By Lillian Hartgrove, State Board of Education Chairman
Special to the UCBJ
Many employers are receiving letters from the Social Security Administration (SSA) requesting correction of employees’ Social Security Numbers. These are often referred to as “mismatch letters.” The SSA stopped sending employers mismatch letters in 2012 because of complaints made by labor unions, immigrant supporters and businesses.

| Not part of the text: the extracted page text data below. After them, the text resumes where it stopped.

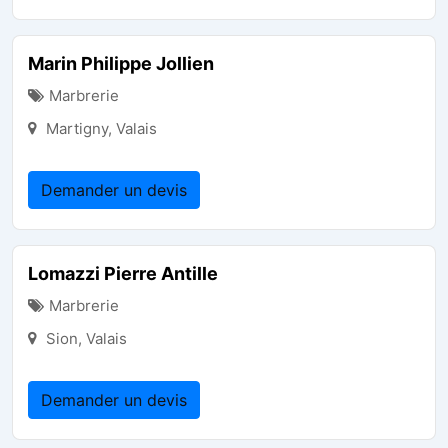
Marin Philippe Jollien
Marbrerie
Martigny
,
Valais
Demander un devis
Lomazzi Pierre Antille
Marbrerie
Sion
,
Valais
Demander un devis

Now, the SSA is sending these letters again, even if only a single employee’s reported Social Security number does not match the SSA’s records.
Many employers, on receiving such letters, assume that the employees whose names are on the report may be working illegally in the US. Some employers even terminate these employees after taking a second look at their I-9 work authorization documentation from the time they were hired.

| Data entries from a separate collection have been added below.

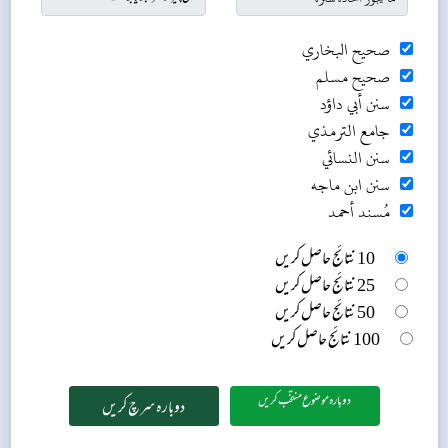
صحيح البخاري
صحيح مسلم
سنن أبي داؤد
جامع الترمذي
سنن النسائي
سنن ابن ماجه
مُسند أحمد
10 نتائج حاصل کریں
25 نتائج حاصل کریں
50 نتائج حاصل کریں
100 نتائج حاصل کریں
دوبارہ موضوع منتخب کریں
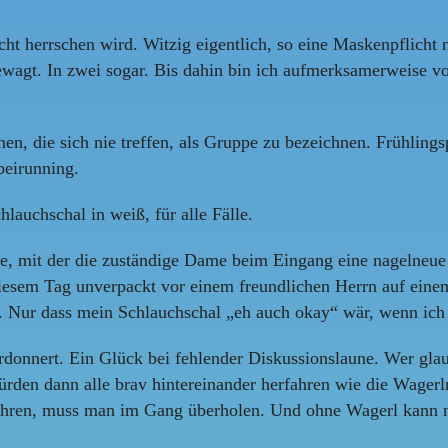
ht herrschen wird. Witzig eigentlich, so eine Maskenpflic
gewagt. In zwei sogar. Bis dahin bin ich aufmerksamerweise 
n, die sich nie treffen, als Gruppe zu bezeichnen. Frühlin
beirunning.
lauchschal in weiß, für alle Fälle.
, mit der die zuständige Dame beim Eingang eine nagelneue
iesem Tag unverpackt vor einem freundlichen Herrn auf eine
. Nur dass mein Schlauchschal „eh auch okay“ wär, wenn ich w
donnert. Ein Glück bei fehlender Diskussionslaune. Wer gla
ls würden dann alle brav hintereinander herfahren wie die Wage
erühren, muss man im Gang überholen. Und ohne Wagerl kann m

However, it is important to keep in mind that having an employee’s name on the letter does not necessarily mean that they are not authorized to work in the U.S. Legally, employers are not supposed to use a mismatch letter as a basis to take adverse action, such as suspending the employee without pay or terminating their employment. Social Security numbers may not match for various legitimate reasons, including typographical errors, use of different names, name changes, identity theft, etc.
So, what should employers do? Unfortunately, different branches of the federal government have different opinions on that. Immigration and Customs Enforcement (ICE) has told employers that receipt of an SSA mismatch letter creates a duty to investigate the reason for the discrepancy. If it becomes apparent to an employer that the employee presented a fake Social Security card when they were hired, ICE could later conclude that the employer had knowledge that the employee was not authorized to work, which could result in the imposition of penalties.

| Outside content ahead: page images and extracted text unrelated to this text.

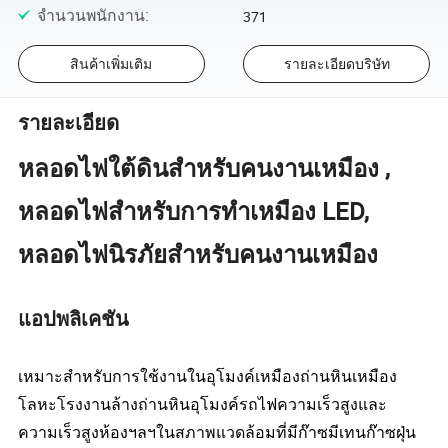
จำนวนพนักงาน
:
371
สินค้าเพิ่มเติม
รายละเอียดบริษัท
รายละเอียด
หลอดไฟใต้ดินสำหรับคนงานเหมือง ,
หลอดไฟสำหรับการทำเหมือง LED,
หลอดไฟนิรภัยสำหรับคนงานเหมือง
แอปพลิเคชัน
เหมาะสำหรับการใช้งานในอุโมงค์เหมืองถ่านหินเหมือง
โลหะโรงงานล้างถ่านหินอุโมงค์รถไฟความเร็วสูงและ
ความเร็วสูงห้องฯลฯในสภาพแวดล้อมที่มีก๊าซมีเทนก๊าซฝุ่น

On the other hand, the Immigrant and Employee Rights section of the U.S. Department of Justice (DOJ) has stated that receipt of a mismatch letter, standing alone, does not mean that an employer has constructive knowledge of unauthorized employment, and taking action against an employee on that basis “may be considered an unfair documentary practice or evidence of discrimination based on citizenship, national original or immigration status.” That could result in a discrimination lawsuit by the DOJ against the employer.
There are several options employers can take. First, the SSA has published a sample letter that can be given to employees whose names are on the mismatch report, advising them of what to do to correct the issue (assuming it is correctable). Another option is to do nothing, especially if only one name or a few appear on the letter. On the other hand, if a number of names are on the letter, that could increase the legal risk for the employer if they do not take any action. Taking some action to address the mismatch issue would put the employer in a better light if there is a later ICE audit.
One thing that employers receiving mismatch letters may be tempted to do is attempt to re-verify the employee’s employment eligibility by running them through E-Verify, request that they complete a new I-9 form, or ask them to produce specific identity and/or work authorization documents to address the mismatch. Such actions may result in unintended adverse repercussions against the employer, and should not be considered without first seeking the advice of qualified counsel.